Migrating Foreign Body Pellet
A 38-year-old female presented to the emergency department with an alleged history of penetration of air borne metal piece into the right side of the neck. She was standing near welding work at around 3:30 PM on 07/01/2021 and sustained neck injury. Followed by which she had a severe piercing pain in the neck and complaints of Difficulty and painful swallowing.
On Inspection there was a small entry wound was noted on the right side of the neck measuring 1 x 1 cm, 2 cm from the mid line, 4 cm from the anterior border of the sternocleidomastoid, 4 cm from hyoid and 6 cm from the clavicle. The skin over the wound is oedematous and erythematous. Exit wound was not found.
On Palpation Tenderness was present around the entry. No subcutaneous emphysema or neck swelling was noted. No foreign body was visible or palpable in the neck.
Further she was evaluated with x-ray of the neck, it showed a radio opaque foreign body in the prevertebral region opposite to the C7 vertebral body.(Fig.1)
Patient was taken up for Emergency Neck exploration under general anaesthesia. Patient was positioned. Parts painted and draped. Incision was taken around the entry wound ( Fig.2).
Subcutaneous and strap muscles were dissected. Dissection was done on right side of the trachea till the vertebra and a foreign body could not be visualized or felt. Hence the procedure was abandoned. Next day, CECT neck was done on the next day to relocate the foreign body, it was found to be near the trachea-oesophageal groove. So re-exploration of neck was done. Incision extended to the opposite side. This time dissection was done on the left side, medial to the sternocleidomastoid muscle and carotid sheath was retracted and dissection was done till the C7 vertebra. With the help of the C – arm the foreign was identified (Fig.3).
A hard substance was felt in the muscular layer of the posterior part of the oesophagus below the cricoid at the C7 level without opening the lumen of the oesophagus, after fixing it with forceps the foreign body was removed in toto (Fig.4) carefully without damaging the mucosal layer of oesophagus.
Postoperatively patient was on intravenous antibiotics. She was kept in NPO for 1 day followed by Ryle tube feeds. Oral test feeds was given on POD7. Drain removal was done on POD 7. The patient was taking orally well. Ryles tube was removed. The post-operative period was uneventful.
Horizontally-oriented foreign bodies are more likely to penetrate the oesophageal lumen. Mechanisms include strong oesophageal peristaltic movements against the foreign body, neck movement, and careless manipulation of the foreign body while attempting to remove it may influence the risk of perforation. A bullet can gradually move in soft tissue adjacent to the entry wound, penetrate to other organs and pass even about half body length without any symptoms, until it causes obstructive or compressive effects or impacts vital organs. 4 To recognize the direction of the bullet among shooting victims, immediate exploration of entry and exit wounds is necessary.

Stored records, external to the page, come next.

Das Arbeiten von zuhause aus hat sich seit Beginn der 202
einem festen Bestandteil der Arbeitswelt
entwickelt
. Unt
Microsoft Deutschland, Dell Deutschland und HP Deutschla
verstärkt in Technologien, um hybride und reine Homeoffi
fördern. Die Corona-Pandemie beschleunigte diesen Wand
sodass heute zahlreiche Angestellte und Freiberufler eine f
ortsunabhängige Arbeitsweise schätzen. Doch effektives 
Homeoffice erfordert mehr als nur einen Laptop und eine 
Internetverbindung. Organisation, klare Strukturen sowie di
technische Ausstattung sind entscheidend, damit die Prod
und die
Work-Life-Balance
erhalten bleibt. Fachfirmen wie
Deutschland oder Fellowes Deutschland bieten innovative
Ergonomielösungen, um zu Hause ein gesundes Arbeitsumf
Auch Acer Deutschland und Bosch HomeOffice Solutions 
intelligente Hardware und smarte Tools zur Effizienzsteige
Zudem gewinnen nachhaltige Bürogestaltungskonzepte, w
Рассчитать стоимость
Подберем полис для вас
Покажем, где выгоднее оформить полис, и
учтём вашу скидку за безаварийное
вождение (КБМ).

A high index of suspicion is needed to diagnose a type of migrating foreign body, as patient might not be aware of the cause of an injury as in our case.
Complete detail history and early surgical intervention is crucial in such cases to prevent fatal complications.
Though there was a migrating foreign body, successful removal was achieved with the help of intraoperative radiography and timely decision in our case.